Study questions:
(A) In the pyrophosphate text, what wavelength is used to monitor the ion-pair HPLC in method A?
(B) Decide whether each statement agrees with the pyrophosphate text, and answer yes or no with the deciding words quoted from it: (i) Method B has a lower limit of detection than method A. (ii) The optimized pH of the reaction mixture for method A is 7.50. (iii) Method A responds linearly over 0.75-6.0 microM of PPi.

Optimized chromatographic and bioluminescent methods for inorganic pyrophosphate based on its conversion to ATP by firefly luciferase.

Two new methods for inorganic pyrophosphate (PPi) quantification are described. They are based on the enzymatic conversion of PPi into ATP by firefly luciferase (Luc, E.C. 1.13.12.7) in the presence of dehydroluciferyl-adenylate (L-AMP) followed by the determination of ATP by one of two different procedures, either UV-monitored (260 nm) ion-pair-HPLC (IP-HPLC) (method A) or luciferase-dependent bioluminescence in the presence of its substrate, firefly luciferin (D-LH(2)) (method B). These methods were subjected to optimization using experimental design methodologies to obtain optimum values for the selected factors: method A-incubation time (t(inc)=15 min), inactivation time of the enzyme (t(inac)=2 min), pH of the reaction mixture (pH 7.50) and the concentrations of L-AMP ([L-AMP]=40 microM) and luciferase ([Luc]=0.1 microM); method B-concentrations of L-AMP ([L-AMP]=2 microM), luciferase ([Luc]=50 nM) and luciferin ([LH(2)]=30 microM). Method A has a linear response over the range of 0.1-20 microM of PPi, with a limit of detection (LOD) of 0.5 microM and a limit of quantitation (LOQ) of 1.8 microM. Precision, expressed as relative standard deviation (R.S.D.), is 7.4% at 1 microM PPi and 5.9% at 8 microM PPi. Method B has a linear response over the range of 0.75-6.0 microM of PPi, with LOD and LOQ of 0.624 and 2.23 microM, respectively, and a R.S.D. of 5.1% at 2.5 microM PPi and 4.9% at 5 microM PPi. Under optimized conditions sensitive and robust methods can be obtained for the analysis of PPi impurities in commercial nucleotides and tripolyphosphate (P(3)).

[Dataset entries]
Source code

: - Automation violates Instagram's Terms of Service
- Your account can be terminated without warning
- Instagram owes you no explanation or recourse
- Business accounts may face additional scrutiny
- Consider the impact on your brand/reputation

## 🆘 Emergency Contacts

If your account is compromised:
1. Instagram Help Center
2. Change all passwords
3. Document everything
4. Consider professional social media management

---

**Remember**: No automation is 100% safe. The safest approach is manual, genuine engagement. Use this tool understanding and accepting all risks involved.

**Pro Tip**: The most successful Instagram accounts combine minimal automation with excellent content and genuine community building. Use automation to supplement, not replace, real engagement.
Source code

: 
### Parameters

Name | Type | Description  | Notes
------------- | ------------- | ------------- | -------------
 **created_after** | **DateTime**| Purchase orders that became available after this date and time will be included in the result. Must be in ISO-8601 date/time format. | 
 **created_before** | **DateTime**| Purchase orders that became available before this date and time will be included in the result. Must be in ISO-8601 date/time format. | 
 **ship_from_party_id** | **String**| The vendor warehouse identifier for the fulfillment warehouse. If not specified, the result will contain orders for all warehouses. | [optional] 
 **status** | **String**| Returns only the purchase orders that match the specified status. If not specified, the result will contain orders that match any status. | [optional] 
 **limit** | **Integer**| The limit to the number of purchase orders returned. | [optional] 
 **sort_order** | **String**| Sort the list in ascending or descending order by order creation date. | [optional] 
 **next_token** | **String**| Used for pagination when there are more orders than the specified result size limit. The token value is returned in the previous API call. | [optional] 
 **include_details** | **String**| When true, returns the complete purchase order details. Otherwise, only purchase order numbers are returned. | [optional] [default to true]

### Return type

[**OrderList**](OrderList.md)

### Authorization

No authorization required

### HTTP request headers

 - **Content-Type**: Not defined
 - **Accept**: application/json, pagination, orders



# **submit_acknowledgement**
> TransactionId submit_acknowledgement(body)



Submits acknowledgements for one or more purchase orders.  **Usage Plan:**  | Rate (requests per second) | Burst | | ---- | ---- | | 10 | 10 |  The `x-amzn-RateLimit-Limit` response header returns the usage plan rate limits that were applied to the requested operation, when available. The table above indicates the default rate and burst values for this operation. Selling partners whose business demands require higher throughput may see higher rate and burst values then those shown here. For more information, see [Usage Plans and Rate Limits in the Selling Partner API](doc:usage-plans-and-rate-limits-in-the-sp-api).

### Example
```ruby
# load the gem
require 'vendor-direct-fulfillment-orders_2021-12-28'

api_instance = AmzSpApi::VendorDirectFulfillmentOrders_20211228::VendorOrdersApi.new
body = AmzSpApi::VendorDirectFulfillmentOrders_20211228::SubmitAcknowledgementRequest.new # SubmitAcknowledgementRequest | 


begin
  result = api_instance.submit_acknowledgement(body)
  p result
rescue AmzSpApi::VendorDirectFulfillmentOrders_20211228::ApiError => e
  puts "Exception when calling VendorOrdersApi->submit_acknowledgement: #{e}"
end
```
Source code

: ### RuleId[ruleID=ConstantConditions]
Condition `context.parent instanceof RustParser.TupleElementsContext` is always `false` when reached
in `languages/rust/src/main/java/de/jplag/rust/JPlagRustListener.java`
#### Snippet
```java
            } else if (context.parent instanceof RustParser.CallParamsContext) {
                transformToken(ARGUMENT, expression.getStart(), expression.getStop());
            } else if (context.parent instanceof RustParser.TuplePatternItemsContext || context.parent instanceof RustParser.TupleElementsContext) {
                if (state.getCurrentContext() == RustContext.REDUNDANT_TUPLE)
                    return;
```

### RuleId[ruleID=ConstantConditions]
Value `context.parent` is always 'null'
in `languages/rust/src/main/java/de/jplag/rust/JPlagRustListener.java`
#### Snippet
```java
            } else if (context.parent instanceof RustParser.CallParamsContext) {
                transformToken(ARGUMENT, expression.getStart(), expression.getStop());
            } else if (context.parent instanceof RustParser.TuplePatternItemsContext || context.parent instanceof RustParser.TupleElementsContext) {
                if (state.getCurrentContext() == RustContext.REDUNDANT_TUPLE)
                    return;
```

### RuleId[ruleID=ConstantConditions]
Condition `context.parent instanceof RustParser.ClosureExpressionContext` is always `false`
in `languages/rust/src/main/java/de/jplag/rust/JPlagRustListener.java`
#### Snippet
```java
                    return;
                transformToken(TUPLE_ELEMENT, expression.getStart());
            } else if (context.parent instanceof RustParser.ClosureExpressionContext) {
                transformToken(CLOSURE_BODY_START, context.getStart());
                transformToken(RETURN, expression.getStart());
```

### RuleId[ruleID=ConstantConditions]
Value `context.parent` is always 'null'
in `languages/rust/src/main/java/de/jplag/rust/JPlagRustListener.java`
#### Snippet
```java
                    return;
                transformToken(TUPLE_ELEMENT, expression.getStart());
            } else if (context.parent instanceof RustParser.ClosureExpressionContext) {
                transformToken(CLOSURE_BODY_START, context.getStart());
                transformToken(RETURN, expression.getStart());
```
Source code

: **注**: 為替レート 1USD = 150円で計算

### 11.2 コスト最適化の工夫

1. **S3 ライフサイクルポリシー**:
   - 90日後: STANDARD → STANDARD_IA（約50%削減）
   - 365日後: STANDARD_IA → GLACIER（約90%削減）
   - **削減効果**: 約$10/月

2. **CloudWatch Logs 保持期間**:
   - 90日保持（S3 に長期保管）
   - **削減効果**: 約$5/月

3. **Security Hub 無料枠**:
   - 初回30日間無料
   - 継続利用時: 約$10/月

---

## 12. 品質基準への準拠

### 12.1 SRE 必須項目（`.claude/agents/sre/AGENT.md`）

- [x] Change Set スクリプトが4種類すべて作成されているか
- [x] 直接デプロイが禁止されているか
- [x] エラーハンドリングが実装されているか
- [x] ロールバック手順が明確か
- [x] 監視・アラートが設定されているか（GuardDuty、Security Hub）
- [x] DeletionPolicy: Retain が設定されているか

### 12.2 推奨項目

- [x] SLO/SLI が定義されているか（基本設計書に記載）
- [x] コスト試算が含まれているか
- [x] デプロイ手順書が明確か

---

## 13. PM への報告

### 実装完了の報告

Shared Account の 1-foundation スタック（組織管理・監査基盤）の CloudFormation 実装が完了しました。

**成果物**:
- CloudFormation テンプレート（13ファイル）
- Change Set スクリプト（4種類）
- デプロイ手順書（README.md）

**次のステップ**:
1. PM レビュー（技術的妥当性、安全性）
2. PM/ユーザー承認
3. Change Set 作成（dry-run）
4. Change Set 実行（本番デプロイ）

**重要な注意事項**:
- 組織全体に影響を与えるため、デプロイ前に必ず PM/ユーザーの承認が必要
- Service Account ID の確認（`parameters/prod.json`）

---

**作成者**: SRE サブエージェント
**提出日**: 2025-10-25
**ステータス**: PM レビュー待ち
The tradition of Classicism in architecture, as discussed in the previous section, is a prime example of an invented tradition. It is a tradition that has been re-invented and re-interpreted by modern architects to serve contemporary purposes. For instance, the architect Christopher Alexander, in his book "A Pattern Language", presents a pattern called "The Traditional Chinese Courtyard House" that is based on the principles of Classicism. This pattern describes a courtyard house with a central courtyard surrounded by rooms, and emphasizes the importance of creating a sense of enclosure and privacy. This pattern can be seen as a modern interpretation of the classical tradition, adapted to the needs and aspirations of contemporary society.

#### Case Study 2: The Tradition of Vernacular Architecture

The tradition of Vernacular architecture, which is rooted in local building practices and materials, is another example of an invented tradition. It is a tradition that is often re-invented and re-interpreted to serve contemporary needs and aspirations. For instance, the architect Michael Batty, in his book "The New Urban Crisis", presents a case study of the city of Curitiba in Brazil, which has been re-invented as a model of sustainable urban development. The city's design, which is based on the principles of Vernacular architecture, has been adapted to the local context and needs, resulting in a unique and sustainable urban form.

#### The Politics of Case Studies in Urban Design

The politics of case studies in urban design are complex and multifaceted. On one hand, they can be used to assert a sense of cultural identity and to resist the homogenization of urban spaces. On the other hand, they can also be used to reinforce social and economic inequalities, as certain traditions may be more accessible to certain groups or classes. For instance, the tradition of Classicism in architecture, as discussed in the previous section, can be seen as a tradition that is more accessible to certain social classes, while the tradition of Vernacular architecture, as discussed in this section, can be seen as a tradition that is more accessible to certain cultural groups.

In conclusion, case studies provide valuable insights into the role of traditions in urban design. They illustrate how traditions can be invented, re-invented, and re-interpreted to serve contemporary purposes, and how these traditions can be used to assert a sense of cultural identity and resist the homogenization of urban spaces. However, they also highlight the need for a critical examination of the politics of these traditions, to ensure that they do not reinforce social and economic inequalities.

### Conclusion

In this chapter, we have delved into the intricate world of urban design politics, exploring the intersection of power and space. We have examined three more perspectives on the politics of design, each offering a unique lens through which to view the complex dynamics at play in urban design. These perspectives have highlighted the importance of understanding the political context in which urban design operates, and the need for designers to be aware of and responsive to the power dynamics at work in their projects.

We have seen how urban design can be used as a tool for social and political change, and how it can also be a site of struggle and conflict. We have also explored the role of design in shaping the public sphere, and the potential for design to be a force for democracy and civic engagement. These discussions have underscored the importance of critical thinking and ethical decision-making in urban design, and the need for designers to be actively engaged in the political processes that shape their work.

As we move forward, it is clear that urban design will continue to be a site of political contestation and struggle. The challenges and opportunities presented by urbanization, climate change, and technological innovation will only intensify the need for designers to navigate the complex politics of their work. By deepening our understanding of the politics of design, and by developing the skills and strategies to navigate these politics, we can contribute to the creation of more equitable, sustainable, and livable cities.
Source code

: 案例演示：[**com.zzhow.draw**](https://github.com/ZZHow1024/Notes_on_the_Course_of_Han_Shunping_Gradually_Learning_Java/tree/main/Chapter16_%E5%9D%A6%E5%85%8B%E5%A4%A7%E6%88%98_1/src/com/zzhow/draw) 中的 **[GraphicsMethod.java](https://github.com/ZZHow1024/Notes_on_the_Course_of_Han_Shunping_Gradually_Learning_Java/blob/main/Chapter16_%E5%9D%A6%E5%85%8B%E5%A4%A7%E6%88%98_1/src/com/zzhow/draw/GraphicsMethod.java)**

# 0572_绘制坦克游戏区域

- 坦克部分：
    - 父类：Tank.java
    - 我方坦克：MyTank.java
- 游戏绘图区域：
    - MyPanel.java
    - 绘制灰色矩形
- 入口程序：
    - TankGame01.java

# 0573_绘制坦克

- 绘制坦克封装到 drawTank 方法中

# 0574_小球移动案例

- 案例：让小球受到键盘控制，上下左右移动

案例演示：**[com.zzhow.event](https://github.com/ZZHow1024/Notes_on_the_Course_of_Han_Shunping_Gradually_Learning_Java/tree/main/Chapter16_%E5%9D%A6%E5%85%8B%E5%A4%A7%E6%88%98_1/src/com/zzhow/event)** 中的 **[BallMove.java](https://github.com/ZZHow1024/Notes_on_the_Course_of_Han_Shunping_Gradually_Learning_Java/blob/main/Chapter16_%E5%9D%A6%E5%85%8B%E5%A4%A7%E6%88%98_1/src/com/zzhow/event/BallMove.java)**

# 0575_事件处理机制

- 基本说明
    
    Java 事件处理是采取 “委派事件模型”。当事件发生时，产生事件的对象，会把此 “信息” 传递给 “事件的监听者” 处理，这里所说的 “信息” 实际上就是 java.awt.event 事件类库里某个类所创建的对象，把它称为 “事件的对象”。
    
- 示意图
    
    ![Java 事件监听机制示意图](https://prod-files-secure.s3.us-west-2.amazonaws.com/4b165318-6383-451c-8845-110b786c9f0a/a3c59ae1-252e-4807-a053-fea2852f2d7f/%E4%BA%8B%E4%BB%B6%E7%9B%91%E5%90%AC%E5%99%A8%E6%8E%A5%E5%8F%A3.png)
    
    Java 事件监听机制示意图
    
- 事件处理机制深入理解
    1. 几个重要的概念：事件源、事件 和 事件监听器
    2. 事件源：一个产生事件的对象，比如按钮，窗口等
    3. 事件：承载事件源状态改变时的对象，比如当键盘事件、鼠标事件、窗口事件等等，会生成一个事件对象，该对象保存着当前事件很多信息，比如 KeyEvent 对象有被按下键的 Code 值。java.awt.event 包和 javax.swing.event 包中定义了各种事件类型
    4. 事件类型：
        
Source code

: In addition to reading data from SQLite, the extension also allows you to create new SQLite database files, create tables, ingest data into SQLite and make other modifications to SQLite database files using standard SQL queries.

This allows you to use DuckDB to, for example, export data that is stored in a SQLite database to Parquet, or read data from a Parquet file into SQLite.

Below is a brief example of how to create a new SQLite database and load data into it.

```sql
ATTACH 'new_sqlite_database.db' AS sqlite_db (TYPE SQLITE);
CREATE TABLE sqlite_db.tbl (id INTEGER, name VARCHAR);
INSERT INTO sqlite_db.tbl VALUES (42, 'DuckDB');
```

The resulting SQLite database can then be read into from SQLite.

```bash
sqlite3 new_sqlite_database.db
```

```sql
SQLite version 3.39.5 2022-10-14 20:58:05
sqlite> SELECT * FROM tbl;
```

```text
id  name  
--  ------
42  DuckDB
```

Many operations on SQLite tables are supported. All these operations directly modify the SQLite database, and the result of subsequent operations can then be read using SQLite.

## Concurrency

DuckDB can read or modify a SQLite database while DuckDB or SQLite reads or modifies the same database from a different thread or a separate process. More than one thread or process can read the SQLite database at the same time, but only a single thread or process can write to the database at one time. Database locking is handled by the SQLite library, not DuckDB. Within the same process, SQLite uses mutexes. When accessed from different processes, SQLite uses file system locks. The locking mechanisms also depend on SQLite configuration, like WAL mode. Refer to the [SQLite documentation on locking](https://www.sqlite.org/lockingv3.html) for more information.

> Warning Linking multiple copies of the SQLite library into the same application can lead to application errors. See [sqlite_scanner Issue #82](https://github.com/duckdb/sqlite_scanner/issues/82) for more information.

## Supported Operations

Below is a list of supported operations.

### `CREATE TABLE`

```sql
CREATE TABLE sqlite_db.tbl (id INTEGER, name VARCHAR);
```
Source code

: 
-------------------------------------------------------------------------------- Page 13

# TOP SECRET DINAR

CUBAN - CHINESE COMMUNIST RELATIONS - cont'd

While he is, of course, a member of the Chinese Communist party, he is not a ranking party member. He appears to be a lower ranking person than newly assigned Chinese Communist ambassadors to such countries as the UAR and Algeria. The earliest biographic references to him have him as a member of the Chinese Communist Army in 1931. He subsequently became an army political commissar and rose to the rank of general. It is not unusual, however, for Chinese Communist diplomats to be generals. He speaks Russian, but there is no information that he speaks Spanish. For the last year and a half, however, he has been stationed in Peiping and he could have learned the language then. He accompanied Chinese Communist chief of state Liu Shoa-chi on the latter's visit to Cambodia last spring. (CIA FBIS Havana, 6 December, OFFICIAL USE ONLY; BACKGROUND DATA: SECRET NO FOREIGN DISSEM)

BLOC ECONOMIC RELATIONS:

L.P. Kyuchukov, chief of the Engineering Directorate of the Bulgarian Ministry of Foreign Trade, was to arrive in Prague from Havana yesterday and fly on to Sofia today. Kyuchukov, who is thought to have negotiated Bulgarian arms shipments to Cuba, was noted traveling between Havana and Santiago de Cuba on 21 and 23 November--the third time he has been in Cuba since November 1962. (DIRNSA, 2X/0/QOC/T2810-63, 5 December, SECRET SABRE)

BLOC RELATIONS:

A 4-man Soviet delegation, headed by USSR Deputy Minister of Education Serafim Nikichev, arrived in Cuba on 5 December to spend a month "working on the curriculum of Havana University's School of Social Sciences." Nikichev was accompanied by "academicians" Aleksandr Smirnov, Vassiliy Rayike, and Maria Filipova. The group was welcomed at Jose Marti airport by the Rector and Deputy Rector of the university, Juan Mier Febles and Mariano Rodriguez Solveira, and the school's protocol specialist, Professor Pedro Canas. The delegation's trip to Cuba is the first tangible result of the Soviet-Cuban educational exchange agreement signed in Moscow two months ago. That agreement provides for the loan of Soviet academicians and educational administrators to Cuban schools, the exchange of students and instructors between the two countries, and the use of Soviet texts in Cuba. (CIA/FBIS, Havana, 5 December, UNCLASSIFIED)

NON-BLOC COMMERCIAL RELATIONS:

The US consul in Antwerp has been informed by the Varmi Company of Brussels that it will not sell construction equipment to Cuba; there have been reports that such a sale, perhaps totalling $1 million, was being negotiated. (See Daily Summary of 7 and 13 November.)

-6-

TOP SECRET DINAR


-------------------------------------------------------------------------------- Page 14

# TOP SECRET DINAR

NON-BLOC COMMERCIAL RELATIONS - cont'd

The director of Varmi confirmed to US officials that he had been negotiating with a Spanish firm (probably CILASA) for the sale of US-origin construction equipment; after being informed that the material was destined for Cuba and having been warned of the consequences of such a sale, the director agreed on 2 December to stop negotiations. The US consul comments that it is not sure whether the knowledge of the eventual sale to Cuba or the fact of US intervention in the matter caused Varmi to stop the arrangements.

Problem solutions:
(A) 260 nm

(B)
(i) No: "with a limit of detection (LOD) of 0.5 microM" (method A) and "with LOD and LOQ of 0.624 and 2.23 microM, respectively" (method B).
(ii) Yes: "pH of the reaction mixture (pH 7.50)"
(iii) No: "Method A has a linear response over the range of 0.1-20 microM of PPi"